**Teks Bacaan:**
Pertanyaan berikutnya dilontarkan oleh salah satu alumni gontor yang sudah menjadi dosen disalah satu kampus terkenal di Malaysia bertanya, Apakah ISID dapat membuat kurikulum sendiri seperti KMI yang bisa independen dan standard dengan universitas yang ada di Madinah dan Mesir? karena ISID sebentar lagi akan menjadi Universitas yang diperhitungkan, kalau pun tidak bisa, apa kira-kira kendala yang dihadapi?. Untuk mendirikan Universitas memang memerlukan standar, baik itu kurikulum maupun tenaga pengajar yang sudah professor dan doktor yang banyak, terlebih lagi di Fak. Umum. Menurut Ust. Syukri, beliau tidak merasa ada kesulitan dalam pengrekrutan professor dan doktor karena dapat diambil dari luar atau dari alumni gontor sendiri. Sebuah analogi pun diberikan oleh beliau bahwa ISID jangan sampai seperti Al-Azhar. Harus berhati-hati mendirikan sebuah Universitas. Melihat kejadian di Al-Azhar ketika membuka jurusan umum, jumlah mahasiswa dari mesir sendiri yang ingin belajar ke fakultas Ushuluddin bisa dihitung alias sedikit yang berminat, semua berhijroh ke jurusan umum sehingga sedikit sekali yang ingin mendalami ilmu agama, seperti Ushuluddin. Keadaan yang sama terjadi juga di UIN yang ada di Indonesia. Kita tidak ingin hal ini terjadi di ISID, tegas beliau. Adapun kurikulum ISID yang sudah ikut standar dengan perguruan tinggi di Indonesia masih bisa ditambah oleh dosen kita sendiri memakai kurikulum yang berstandar Madinah atau Mesir sehingga ISID tidak kalah kwalitasnya dengan mahasiswa yang ada diluar negeri.

**Informasi yang Tersedia:**
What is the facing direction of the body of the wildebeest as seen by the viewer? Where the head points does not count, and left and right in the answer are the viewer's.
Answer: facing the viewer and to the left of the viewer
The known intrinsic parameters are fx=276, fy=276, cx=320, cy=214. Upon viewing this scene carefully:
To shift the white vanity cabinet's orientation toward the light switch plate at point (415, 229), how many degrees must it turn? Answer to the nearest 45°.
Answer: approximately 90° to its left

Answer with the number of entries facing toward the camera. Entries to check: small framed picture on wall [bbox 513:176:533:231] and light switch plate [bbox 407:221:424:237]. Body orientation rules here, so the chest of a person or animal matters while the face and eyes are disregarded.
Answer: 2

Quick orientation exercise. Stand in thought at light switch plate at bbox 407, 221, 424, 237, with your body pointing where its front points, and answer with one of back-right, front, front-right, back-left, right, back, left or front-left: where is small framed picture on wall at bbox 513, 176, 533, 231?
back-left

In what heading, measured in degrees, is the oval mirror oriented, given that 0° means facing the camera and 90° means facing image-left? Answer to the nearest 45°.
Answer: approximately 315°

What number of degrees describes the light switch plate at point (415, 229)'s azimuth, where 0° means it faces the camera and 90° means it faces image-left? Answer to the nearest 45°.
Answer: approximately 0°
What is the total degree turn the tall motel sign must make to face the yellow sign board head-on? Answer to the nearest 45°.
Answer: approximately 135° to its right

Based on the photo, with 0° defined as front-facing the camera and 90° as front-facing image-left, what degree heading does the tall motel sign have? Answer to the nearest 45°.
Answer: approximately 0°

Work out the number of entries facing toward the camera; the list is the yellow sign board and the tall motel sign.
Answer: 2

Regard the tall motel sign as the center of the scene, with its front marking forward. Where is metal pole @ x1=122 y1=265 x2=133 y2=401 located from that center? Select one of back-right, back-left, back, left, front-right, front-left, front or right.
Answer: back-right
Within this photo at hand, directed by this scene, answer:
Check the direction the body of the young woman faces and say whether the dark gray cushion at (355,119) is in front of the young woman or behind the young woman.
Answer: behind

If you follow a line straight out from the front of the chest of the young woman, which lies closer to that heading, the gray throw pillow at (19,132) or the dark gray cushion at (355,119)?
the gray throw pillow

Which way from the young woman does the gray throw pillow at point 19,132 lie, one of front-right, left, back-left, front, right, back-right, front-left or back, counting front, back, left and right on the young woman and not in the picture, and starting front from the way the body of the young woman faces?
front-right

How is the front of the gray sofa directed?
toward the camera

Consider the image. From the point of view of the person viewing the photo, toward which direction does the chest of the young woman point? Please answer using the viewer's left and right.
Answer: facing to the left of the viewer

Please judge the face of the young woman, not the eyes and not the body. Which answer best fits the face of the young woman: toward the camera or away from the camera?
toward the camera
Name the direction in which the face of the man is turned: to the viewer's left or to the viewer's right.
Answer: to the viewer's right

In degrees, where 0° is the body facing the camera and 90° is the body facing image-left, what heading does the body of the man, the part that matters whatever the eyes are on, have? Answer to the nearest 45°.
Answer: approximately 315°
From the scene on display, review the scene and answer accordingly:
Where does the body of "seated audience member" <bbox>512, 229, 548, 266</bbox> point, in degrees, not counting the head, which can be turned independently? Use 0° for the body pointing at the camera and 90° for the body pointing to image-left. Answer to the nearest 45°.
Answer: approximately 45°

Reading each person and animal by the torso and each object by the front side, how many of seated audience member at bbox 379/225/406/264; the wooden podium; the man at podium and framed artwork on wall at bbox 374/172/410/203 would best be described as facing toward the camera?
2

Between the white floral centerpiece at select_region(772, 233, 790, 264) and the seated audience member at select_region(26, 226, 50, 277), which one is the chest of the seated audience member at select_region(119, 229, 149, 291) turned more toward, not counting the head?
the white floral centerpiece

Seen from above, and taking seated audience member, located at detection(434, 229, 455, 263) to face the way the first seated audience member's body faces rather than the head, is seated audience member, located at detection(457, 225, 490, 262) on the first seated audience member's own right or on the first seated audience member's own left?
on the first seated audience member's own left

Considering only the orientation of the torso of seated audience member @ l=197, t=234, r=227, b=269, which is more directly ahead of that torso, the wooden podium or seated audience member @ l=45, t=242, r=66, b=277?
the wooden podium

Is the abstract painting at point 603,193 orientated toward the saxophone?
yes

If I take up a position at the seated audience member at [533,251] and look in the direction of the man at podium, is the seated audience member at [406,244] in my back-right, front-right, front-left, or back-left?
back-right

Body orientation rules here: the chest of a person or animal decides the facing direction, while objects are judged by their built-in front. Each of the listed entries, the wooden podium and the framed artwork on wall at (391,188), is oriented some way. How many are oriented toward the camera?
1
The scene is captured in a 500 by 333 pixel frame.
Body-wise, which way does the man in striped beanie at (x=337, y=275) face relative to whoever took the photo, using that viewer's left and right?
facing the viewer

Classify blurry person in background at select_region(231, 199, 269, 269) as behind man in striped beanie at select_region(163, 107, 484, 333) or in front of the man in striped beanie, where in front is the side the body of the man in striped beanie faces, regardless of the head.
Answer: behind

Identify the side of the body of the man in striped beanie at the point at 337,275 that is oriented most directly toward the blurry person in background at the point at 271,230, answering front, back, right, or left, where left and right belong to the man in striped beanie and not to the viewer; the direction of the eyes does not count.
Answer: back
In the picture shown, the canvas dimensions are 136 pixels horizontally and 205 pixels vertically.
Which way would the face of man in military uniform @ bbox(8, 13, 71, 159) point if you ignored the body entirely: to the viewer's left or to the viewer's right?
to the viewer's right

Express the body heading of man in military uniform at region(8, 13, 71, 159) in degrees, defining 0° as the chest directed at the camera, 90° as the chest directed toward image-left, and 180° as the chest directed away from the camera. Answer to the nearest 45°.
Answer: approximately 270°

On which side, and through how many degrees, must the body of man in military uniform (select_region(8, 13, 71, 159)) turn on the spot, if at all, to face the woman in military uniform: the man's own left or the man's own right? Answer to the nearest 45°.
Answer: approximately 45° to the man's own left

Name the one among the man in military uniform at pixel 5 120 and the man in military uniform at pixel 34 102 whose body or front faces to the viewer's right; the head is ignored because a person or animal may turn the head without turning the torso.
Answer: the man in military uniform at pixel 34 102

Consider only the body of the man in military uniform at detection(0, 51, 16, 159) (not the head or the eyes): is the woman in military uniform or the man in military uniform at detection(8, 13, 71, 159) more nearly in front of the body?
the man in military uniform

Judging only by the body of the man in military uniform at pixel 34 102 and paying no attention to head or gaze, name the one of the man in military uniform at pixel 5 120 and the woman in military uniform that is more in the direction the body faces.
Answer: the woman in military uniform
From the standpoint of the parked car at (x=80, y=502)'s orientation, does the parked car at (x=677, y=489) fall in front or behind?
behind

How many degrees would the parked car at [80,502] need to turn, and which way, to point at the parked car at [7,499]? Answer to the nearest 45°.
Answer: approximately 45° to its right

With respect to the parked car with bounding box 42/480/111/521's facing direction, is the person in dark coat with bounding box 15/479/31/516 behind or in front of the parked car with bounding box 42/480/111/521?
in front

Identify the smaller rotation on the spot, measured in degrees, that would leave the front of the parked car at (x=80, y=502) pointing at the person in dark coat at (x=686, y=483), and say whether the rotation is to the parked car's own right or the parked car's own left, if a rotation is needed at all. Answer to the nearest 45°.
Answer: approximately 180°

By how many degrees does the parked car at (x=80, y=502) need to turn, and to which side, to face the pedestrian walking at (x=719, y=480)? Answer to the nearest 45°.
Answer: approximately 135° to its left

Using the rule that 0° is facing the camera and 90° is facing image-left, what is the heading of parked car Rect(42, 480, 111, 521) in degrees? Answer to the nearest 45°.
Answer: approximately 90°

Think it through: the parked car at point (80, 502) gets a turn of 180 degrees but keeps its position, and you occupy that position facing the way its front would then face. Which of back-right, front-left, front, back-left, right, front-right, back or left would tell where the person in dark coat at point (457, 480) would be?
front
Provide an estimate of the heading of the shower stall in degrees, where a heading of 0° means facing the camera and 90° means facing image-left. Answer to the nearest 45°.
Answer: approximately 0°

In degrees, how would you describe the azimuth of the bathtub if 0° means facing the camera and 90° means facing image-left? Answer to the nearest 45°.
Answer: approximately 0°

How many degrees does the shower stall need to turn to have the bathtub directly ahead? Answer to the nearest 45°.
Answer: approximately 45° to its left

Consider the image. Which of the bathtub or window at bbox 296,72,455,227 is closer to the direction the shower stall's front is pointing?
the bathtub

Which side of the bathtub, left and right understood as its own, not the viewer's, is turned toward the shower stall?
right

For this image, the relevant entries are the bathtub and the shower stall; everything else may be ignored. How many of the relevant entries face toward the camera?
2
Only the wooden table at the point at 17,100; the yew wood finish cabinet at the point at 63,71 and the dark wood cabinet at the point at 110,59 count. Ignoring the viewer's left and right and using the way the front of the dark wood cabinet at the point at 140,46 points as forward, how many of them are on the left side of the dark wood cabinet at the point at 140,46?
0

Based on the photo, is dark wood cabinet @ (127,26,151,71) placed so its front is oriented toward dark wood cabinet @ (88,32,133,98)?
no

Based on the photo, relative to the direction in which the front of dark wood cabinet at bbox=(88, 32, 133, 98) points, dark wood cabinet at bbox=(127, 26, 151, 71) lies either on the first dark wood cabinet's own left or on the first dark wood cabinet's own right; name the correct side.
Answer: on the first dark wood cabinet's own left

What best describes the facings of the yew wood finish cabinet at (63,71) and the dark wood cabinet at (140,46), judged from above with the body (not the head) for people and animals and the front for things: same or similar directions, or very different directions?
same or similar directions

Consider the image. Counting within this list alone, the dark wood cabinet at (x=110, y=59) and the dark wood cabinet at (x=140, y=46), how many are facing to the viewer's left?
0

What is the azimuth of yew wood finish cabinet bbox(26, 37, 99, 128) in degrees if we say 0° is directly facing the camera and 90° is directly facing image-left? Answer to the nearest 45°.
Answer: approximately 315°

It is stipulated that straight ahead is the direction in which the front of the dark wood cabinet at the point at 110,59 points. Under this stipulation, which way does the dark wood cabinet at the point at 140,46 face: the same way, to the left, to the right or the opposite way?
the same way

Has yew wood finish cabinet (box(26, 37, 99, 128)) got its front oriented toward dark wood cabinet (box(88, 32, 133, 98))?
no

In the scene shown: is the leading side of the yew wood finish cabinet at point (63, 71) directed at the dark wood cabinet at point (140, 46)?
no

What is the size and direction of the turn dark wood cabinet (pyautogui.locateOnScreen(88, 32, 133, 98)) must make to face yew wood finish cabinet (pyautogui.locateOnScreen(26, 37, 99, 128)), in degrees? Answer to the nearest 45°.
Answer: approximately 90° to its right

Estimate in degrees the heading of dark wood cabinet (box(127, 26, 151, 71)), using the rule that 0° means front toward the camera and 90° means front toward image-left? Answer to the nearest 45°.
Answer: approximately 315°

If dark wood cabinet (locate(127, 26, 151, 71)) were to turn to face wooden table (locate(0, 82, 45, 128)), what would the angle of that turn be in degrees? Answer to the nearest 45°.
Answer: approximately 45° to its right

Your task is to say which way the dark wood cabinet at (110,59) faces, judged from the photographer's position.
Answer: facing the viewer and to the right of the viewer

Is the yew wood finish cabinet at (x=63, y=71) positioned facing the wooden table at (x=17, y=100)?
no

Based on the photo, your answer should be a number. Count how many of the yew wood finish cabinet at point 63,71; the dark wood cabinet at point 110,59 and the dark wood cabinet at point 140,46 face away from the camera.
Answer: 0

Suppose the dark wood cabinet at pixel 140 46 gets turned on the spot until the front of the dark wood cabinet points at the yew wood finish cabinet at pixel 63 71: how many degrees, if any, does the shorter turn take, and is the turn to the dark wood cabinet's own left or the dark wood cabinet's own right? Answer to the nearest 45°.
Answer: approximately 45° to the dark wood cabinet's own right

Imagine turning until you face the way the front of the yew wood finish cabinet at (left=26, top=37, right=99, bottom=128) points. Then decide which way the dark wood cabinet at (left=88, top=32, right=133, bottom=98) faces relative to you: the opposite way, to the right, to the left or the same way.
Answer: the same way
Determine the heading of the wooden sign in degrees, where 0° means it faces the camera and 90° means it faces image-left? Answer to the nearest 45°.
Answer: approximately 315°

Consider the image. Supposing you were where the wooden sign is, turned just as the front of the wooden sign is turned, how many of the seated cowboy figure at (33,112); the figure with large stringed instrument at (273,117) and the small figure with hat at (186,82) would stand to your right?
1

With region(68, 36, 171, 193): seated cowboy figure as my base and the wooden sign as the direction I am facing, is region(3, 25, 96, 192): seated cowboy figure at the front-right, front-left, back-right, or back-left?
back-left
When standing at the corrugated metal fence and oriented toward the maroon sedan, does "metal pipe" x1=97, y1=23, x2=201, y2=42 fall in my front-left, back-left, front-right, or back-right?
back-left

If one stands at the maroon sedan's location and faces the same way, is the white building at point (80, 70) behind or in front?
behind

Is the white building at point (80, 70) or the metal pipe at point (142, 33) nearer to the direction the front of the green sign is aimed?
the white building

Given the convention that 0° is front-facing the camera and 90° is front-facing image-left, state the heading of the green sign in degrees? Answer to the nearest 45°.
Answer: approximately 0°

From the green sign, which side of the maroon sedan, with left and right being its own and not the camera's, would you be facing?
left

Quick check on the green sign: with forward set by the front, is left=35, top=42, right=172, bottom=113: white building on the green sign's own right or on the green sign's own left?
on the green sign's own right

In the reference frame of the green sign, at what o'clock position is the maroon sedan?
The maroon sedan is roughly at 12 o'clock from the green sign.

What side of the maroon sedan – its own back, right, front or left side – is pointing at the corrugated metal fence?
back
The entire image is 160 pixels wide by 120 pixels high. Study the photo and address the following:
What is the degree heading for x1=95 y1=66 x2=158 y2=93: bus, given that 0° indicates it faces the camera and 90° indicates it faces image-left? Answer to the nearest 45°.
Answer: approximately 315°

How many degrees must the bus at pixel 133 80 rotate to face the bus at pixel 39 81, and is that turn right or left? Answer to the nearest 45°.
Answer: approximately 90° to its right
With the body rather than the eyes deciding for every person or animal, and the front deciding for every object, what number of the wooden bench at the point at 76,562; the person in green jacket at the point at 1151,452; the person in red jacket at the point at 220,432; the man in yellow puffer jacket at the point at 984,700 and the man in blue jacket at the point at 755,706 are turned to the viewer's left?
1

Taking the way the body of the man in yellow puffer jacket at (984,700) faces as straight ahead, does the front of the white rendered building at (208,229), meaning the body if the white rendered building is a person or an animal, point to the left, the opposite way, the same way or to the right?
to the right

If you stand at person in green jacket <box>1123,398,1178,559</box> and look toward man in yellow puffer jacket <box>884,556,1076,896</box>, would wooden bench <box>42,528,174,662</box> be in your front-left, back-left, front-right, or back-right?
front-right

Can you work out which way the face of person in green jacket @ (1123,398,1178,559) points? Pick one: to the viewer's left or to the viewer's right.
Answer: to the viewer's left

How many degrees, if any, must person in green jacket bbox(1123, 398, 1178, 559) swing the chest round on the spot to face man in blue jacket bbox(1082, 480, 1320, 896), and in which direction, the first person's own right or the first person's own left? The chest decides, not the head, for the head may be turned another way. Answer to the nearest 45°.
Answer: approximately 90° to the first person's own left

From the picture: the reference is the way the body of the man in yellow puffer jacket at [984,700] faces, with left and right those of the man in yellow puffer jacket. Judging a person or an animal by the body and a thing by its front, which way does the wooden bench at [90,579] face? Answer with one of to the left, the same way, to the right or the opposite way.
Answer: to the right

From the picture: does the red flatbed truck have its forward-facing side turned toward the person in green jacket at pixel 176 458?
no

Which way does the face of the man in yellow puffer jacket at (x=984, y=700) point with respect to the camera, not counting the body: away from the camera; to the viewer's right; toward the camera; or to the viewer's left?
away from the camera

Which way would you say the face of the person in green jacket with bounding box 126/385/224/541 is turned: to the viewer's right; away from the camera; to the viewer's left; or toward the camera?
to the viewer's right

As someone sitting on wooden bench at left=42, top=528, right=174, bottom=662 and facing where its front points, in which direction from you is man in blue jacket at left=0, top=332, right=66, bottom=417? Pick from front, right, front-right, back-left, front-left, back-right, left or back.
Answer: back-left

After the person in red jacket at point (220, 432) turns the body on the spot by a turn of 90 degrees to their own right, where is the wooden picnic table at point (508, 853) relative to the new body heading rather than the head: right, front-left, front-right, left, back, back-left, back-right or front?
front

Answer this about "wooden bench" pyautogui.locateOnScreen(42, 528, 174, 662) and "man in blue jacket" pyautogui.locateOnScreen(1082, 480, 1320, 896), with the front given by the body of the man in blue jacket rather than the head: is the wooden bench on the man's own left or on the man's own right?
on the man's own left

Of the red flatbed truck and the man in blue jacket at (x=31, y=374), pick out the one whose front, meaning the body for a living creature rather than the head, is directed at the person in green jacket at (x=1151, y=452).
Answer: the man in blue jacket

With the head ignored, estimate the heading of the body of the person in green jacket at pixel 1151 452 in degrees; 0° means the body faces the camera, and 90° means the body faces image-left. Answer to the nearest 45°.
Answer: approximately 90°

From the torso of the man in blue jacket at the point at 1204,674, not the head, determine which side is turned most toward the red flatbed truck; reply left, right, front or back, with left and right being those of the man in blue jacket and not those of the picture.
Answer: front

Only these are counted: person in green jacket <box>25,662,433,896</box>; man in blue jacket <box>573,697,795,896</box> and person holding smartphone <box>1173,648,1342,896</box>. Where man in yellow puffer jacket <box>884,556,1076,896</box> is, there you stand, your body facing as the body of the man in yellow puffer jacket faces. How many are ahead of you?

**Langkah Pengerjaan:**
A - Tentukan apakah setiap pernyataan berikut sesuai dengan teks bacaan tentang ISID. Jawab ya atau tidak, lalu kutip kata-kata penentunya dari teks. (i) Ust. Syukri merasa ada kesulitan dalam merekrut profesor dan doktor. (ii) Keadaan seperti di Al-Azhar disebut terjadi juga di UIN di Indonesia. (iii) Penanya adalah alumni Gontor yang menjadi dosen di sebuah kampus di Malaysia.
B - Menurut teks bacaan tentang ISID, dari mana profesor dan doktor dapat diambil?
C - Teruskan teks bacaan tentang ISID, mulai setelah kalimat terakhirnya.

**Kumpulan Jawaban:**
A -
(i) Tidak: "beliau tidak merasa ada kesulitan dalam pengrekrutan professor dan doktor"
(ii) Ya: "Keadaan yang sama terjadi juga di UIN yang ada di Indonesia."
(iii) Ya: "salah satu alumni gontor yang sudah menjadi dosen disalah satu kampus terkenal di Malaysia"

B - Dari luar atau dari alumni Gontor sendiri.

C -
Kemudian, salah satu dari istri alumni gontor pun ikut memberikan kesan tentang sepak terjang para alumni gontor yang solid diberbagai lini kehidupan, agama dan negara. Kalau saja para alumni gontor yang berpotensi ini dapat meningkatkan dirinya lagi dari sisi spiritual akan lebih dasyat lagi, sebuah peradaban akan terjadi di Indonesia. Sayangnya, ada beberapa alumni gontor yang terlihat masih kurang dari segi spiritualnya. Ust. Syukri pun bercerita, ketika dulu pernah membuat klub tahajjud bersama. Dari klub ini kita sisipkan untuk berdo’a agar pondok ini berjalan terus dan dimudahkan perkara-perkaranya oleh Allah SWT. Ternyata, para pengikut klub ini banyak yang menjadi orang hebat, itu karena do’a mereka yang tulus kepada pondok, Innallah la yukhliful mi’aad. Sebenarnya banyak santri-santri gontor yang tidak secara kasat mata menjalankan puasa senin kamis bahkan puasa daud dipondok atau sudah keluar pondok. Kembali lagi bahwa kesempurnaan hanyalah milik Allah SWT meskipun pondok sudah berusaha keras untuk menjadikan santri-santri menjadi lebih baik, baik itu mental, karakter bahkan spritualnya, semua terpulang kepada mereka lagi untuk meneruskannya. Hanya pertanyaan disini bagaimana bentuk spritual itu dijalankan mereka?, Sebagian ada yg mengatakan spiritual itu dengan sholat, tahajjud dsb, ada juga sebagian juga mengatakan berbuat baik itu juga termasuk dari nilai spiritual itu tersendiri.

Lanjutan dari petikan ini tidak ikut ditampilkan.